Nunca hubo respuesta y nunca pensó en renunciar. Incluso, hasta sobornó para que las cartas siguieran llegando al destinatario. Una noche, después de diez años de escribir, la despertó la incertidumbre de que él estaba desnudo en su cama. Le escribió entonces una carta febril de veinte pliegos en la que soltó sin pudor las verdades más amargas. Le habló de las lacras eternas que él había dejado en su cuerpo, de la sal de su lengua, de la trilla de fuego de su verga africana y la envió segura de que ese sería el desahogo terminal de su agonía.

No hubo respuesta.

A partir de entonces dejó de ser ella. Ya no era consciente de lo que escribía ni a quién se lo escribía, pero siguió escribiendo.

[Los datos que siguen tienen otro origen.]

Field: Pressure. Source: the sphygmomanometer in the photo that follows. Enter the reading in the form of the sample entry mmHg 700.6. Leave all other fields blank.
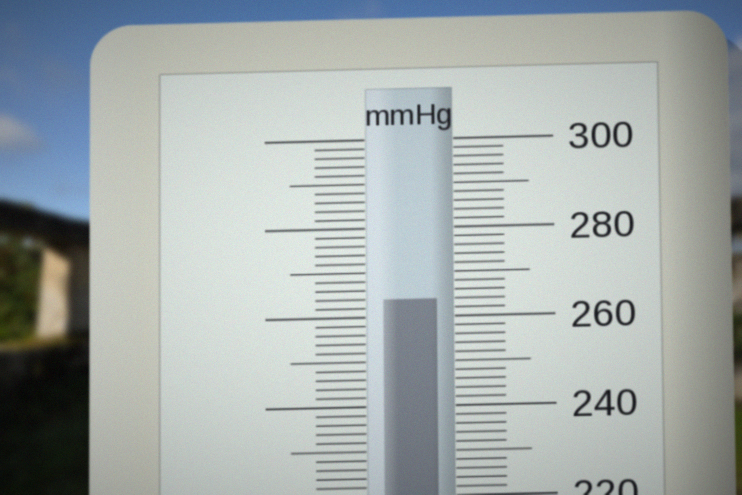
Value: mmHg 264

Todas las historias que escuché eran así. Pasaban por esas etapas: la iniciativa de acercarse bajo la voz de la amistad, las nostalgias y  las declaraciones de amores y pensamientos eternos (lo pienso siempre); después llegaban las crisis motivadas por la indiferencia en la que se echa toda la carne al asador y se comienza una seducción lejana del amor y, cada vez, más vulgar. Si no se tenía respuesta, llegaba la crisis: el odio y el amor se hicieron uno.

En todas las tramas se pretendía poner punto final y entonces se alejaban, pero todos los involucrados dejaban de ser ellos, les nacía la Ángela Vicario que todos llevamos dentro, y se reiniciaba la espiral ya sin saber de quien estaban enamorados ni por qué.

Se repetía en ciclo.

Era suficiente con que alguno de los dos diera un atisbo de vida y se recargaba de energía toda aquella hecatombe: amistad, amores, nostalgias, erotismo, vulgaridad prostituta, pasión, rabia, abandono, amistad, amores, nostalgias...

¿Será, como dice Sabina, que los amores que matan nunca mueren?